### Textabschnitt
Dieser junge Grüne tritt gegen Vassilakou an

Spitzenkandidatur

Dieser junge Grüne tritt gegen Vassilakou an

Der Gemeinderat Peter Kraus hat als Erster seine Bewerbung für die Spitzenkandidatur der Grünen bei der nächsten Wiener Gemeinderatswahl angekündigt, die spätestens 2020 stattfinden wird. "Ich kandidiere, weil Wien meine große Liebe ist", stellte Kraus am Sonntag in seinem Internet-Blog fest.

"Wir waren lange genug in Schockstarre. Der Vormarsch der Rechtskonservativen ist kein Naturgesetz. Die sind schlagbar. Aber wir können nicht mehr warten. Denn es gibt niemanden, der es für uns richten wird. Wir sind die, auf die wir gewartet haben", begründet Kraus seine Kandidatur. Der 31-jährige Volkswirt ist seit 2015 Gemeinderat und auch Sprecher der Grünen Andersrum Wien.

### Angezeigte Angaben
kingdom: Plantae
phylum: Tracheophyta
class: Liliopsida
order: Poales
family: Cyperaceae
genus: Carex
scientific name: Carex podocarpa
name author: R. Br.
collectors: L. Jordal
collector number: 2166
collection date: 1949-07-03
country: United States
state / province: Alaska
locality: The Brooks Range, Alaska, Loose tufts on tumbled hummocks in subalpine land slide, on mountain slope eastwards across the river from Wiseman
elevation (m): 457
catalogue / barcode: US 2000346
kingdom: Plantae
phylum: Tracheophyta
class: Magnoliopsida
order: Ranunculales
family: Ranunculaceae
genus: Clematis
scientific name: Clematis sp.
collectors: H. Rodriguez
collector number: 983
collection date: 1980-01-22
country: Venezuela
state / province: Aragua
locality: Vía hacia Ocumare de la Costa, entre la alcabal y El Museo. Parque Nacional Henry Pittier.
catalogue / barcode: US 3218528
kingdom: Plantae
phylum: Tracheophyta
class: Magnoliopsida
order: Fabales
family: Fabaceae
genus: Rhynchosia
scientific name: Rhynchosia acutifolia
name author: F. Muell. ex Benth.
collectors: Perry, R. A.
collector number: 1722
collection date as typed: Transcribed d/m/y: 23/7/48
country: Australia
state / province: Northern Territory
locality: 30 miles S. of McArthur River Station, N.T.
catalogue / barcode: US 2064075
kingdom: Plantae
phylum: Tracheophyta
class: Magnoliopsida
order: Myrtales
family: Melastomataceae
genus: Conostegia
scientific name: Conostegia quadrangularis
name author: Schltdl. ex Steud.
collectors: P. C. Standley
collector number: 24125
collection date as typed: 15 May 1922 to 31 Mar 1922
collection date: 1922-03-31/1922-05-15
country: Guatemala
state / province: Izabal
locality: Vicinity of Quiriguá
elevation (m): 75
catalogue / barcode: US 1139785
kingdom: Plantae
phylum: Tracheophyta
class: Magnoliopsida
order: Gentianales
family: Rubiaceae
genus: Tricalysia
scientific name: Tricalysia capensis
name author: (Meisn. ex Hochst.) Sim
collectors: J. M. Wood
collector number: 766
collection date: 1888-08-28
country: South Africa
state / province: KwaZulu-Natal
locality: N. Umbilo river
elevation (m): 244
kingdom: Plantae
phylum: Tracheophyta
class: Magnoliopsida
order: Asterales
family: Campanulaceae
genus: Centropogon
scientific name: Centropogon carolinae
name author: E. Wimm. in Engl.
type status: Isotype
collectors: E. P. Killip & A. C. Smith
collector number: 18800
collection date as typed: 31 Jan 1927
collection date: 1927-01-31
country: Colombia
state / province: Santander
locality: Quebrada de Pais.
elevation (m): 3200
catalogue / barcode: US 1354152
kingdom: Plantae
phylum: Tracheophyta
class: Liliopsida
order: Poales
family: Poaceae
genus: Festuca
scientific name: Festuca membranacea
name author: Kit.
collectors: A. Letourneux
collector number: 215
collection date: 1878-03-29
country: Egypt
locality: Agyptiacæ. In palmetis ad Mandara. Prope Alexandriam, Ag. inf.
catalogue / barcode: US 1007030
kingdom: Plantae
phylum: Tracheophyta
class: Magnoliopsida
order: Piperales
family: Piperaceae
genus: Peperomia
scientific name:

### Aufgabe A
Beantworten Sie anhand des Textabschnitts:
(i) Bis wann findet die nächste Wiener Gemeinderatswahl spätestens statt?
(ii) Wo hat Kraus seine Kandidatur bekanntgegeben?
(iii) Seit wann ist Kraus Gemeinderat?
### Aufgabe B
Geben Sie die Stelle aus dem Textabschnitt ab den Worten „Der Gemeinderat Peter“ bis einschließlich „seinem Internet-Blog fest.“ wieder. Ersetzen Sie darin „Sonntag“ durch „Montag“.
Die Zeilen braucht man hier nicht.

### Schriftliche Antwort A
(i) Spätestens 2020.
(ii) In seinem Internet-Blog.
(iii) Seit 2015.

### Schriftliche Antwort B
Der Gemeinderat Peter Kraus hat als Erster seine Bewerbung für die Spitzenkandidatur der Grünen bei der nächsten Wiener Gemeinderatswahl angekündigt, die spätestens 2020 stattfinden wird. "Ich kandidiere, weil Wien meine große Liebe ist", stellte Kraus am Montag in seinem Internet-Blog fest.